### INSTRUCTIONS FOR THE TASK:
Repeat the entries that follow verbatim, without any of their pictures.
*** Opening of EXTRACTED ENTRIES ***
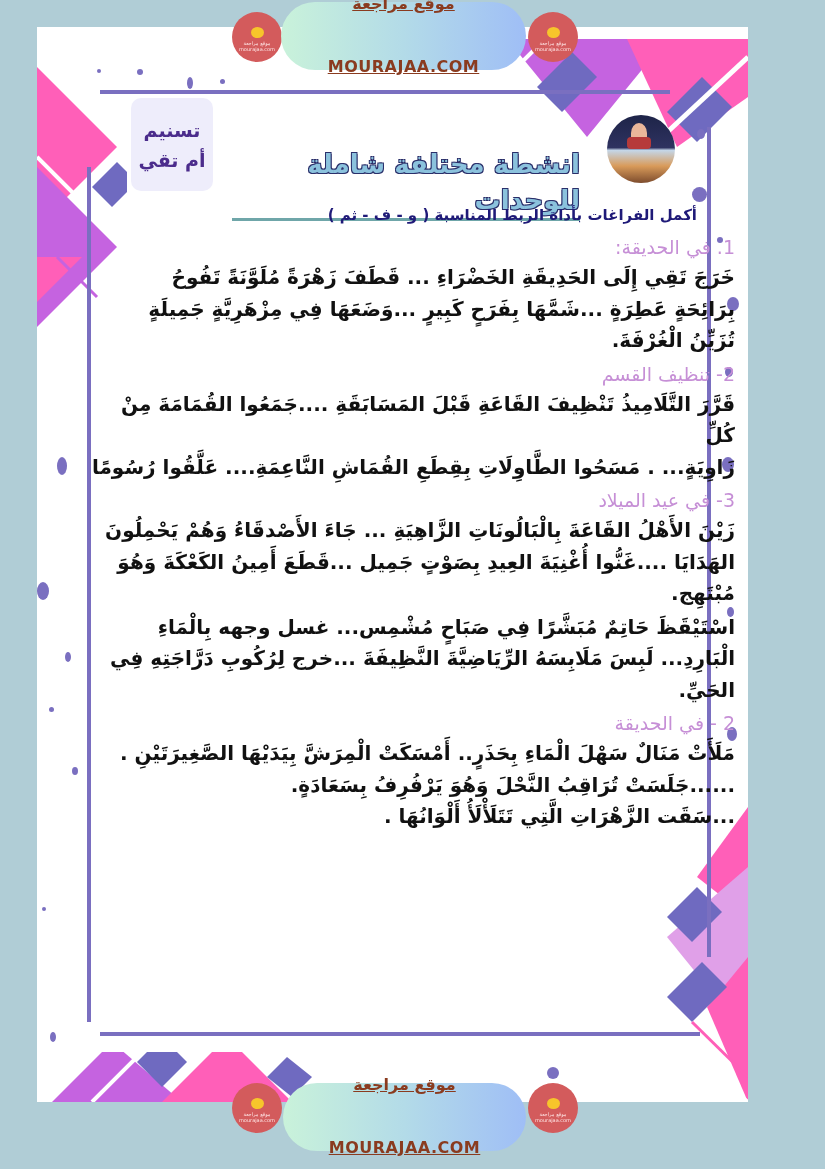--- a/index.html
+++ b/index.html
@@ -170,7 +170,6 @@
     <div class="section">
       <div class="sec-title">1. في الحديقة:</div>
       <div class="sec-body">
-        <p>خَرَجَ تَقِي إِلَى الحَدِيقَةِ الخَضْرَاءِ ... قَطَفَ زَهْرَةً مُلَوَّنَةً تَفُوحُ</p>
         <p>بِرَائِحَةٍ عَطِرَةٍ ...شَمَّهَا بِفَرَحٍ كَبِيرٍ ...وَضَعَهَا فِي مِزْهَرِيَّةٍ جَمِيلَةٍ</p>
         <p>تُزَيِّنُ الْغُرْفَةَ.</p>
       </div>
*** Close of EXTRACTED ENTRIES ***
### TASK RESULT:
--- a/index.html
+++ b/index.html
@@ -170,7 +170,6 @@
     <div class="section">
       <div class="sec-title">1. في الحديقة:</div>
       <div class="sec-body">
-        <p>خَرَجَ تَقِي إِلَى الحَدِيقَةِ الخَضْرَاءِ ... قَطَفَ زَهْرَةً مُلَوَّنَةً تَفُوحُ</p>
         <p>بِرَائِحَةٍ عَطِرَةٍ ...شَمَّهَا بِفَرَحٍ كَبِيرٍ ...وَضَعَهَا فِي مِزْهَرِيَّةٍ جَمِيلَةٍ</p>
         <p>تُزَيِّنُ الْغُرْفَةَ.</p>
       </div>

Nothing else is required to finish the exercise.